Gilbert community wants residents to slow down

Jason Massad, Tribune

There's a slew of golf carts motoring around a retirement community in south Gilbert called Trilogy at Power Ranch - ferrying people to golf outings, tennis dates or just enjoyable evening rides.

But some in those golf carts are doubling as cops. Traffic cops to be exact.

The gated mega-neighborhood is trying to tamp down on speeding vehicles that violate the 25 mph limits posted throughout the 2,000-home community.

And it's using a small cadre of workers manning golf carts and watching a speed detector to track people driving too fast. Those busted receive a warning ticket and are told how fast they've been going.

"We have guys in golf carts and someone will be in the back of the golf cart," said Jerry Ebel, executive director of the management company that helps oversee the community. "If they are going over 29 and 30, they radio to the person ahead."

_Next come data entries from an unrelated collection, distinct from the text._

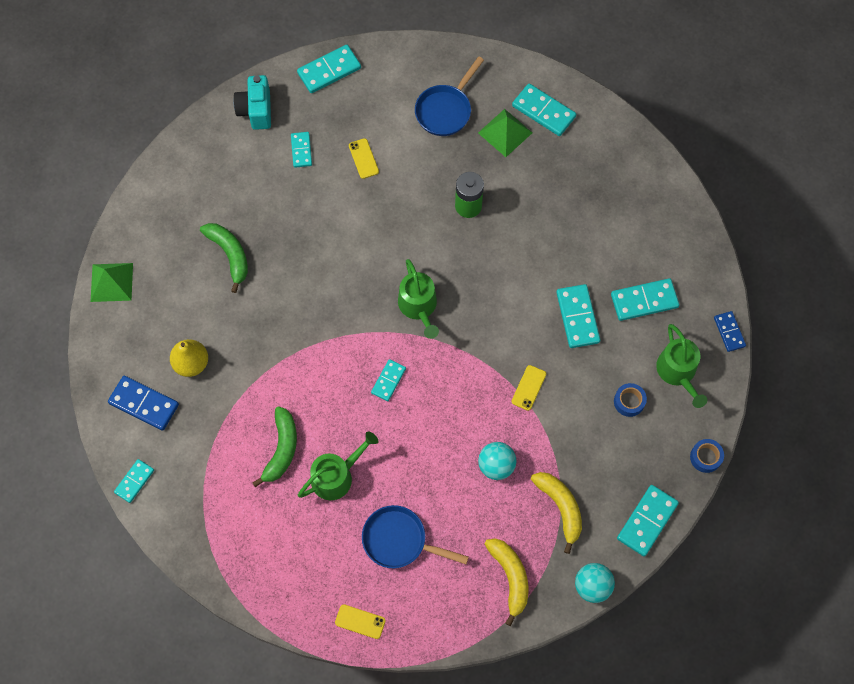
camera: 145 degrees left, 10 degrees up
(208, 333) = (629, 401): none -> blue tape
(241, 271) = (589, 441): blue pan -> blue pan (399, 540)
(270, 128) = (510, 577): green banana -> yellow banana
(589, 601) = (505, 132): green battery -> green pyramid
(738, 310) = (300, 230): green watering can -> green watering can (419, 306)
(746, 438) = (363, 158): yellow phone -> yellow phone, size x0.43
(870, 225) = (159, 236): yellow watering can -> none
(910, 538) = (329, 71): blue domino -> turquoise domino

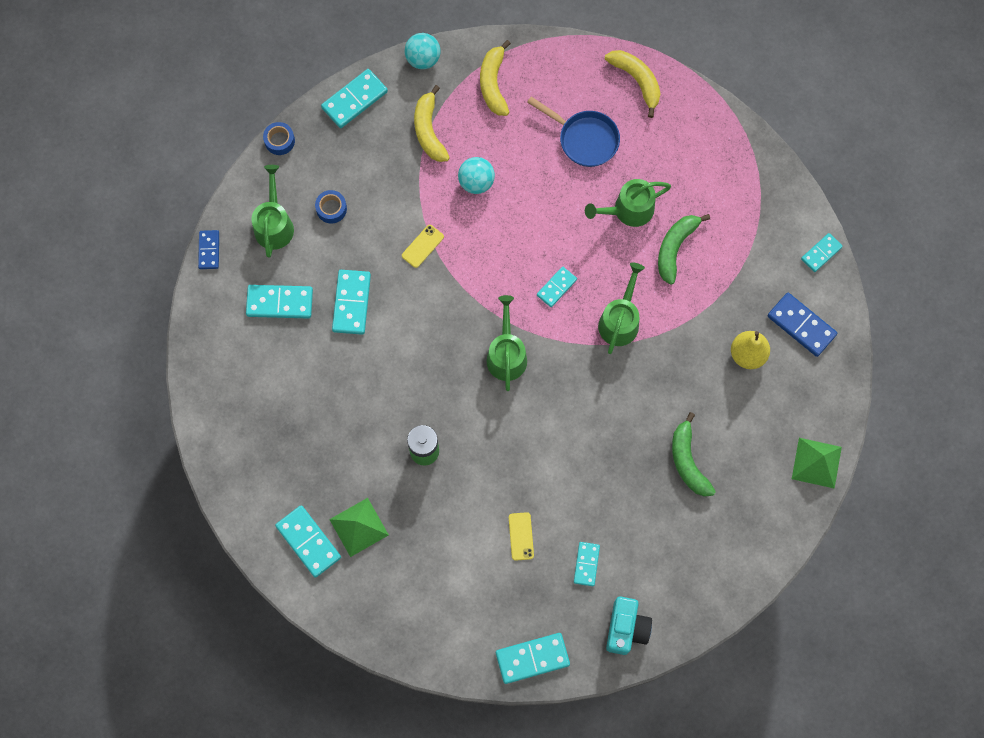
camera: 165 degrees left, 5 degrees up
(320, 364) = (620, 320): none -> green watering can
(360, 621) = (637, 81): yellow phone -> yellow banana
(445, 110) = (415, 572): blue pan -> none

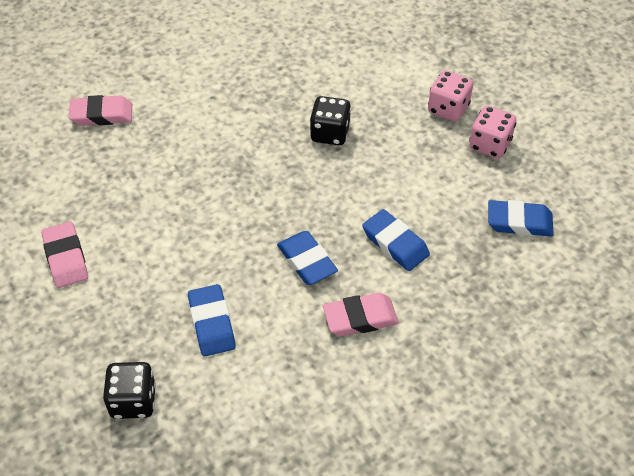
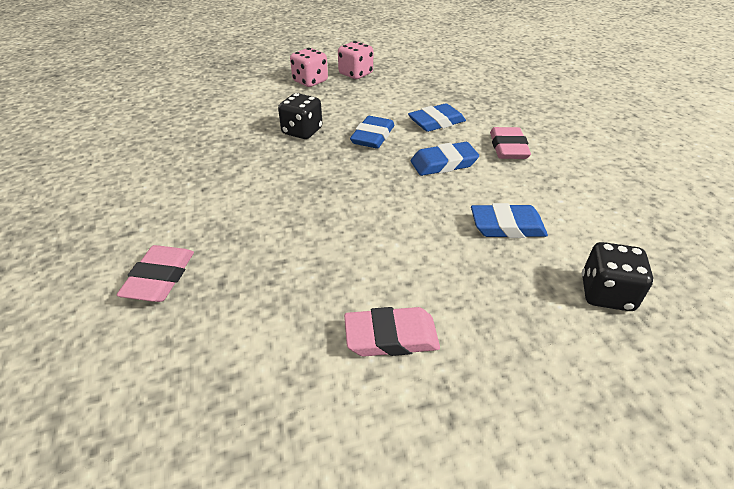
camera: 75 degrees left, 10 degrees down
(519, 222) = (431, 77): blue eraser -> blue eraser (372, 136)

The golf-cart patrols are sort of a trial to track whether the private, gated senior community has a problem with speeding scofflaws, Ebel said.

An attorney associated with the community told the home-owners association that "what Trilogy was doing was ingenious," Ebel said.

The upscale community, linked by a network of private streets, doesn't get attention from the Gilbert Police Department when it comes to speeding and less serious traffic violations, according to city officials.

"Those are roadways in a private development," said Mark Marino, a Gilbert police spokesman. "It's the same as driving through a Wal-Mart or Target parking lot."

But some living in the community wonder if a crackdown on speeding is really the top priority for the active senior community.

There's been no move to step up the informal tracking to real tickets that cost money and are legally enforceable. Ebel acknowledged that some people "zoom by" when they are going to be served a warning ticket.

To really crack down, an attorney and a security company might be needed to actually fine residents for speeding and make it stick, Ebel said.

Don Morici, 79, a retiree from Denver who lives in Trilogy, said that any step-up of enforcement might be unnecessary and complicated.

Speed radars would be needed, the instruments would need to be calibrated - all of which cost money. He said that nonresidential areas in the neighborhood don't even need a 25 mph speed limit.

"The next step would be pretty hard because what are they going to do?" he asked. "They can fine them. But how can they fine them without proper legal authority?"

Homeowners associations that gain a reputation for overstepping their bounds are pretty common stories around Arizona.

Trilogy is a shining example of one of the state's many easy-living suburbs for retirees. The neighborhood has a clubhouse, country club, an exclusive golf course, tennis courts, swimming pools and a slew of classes for residents, such as crafting stained glass and learning water aerobics.

Some residents say that many in the community don't want a step-up in traffic enforcement.

Ebel himself said that formal enforcement efforts have not really been discussed with any seriousness. But he said the standards in the community are high.

"You don't look at Trilogy unless you're looking for customer service," he said.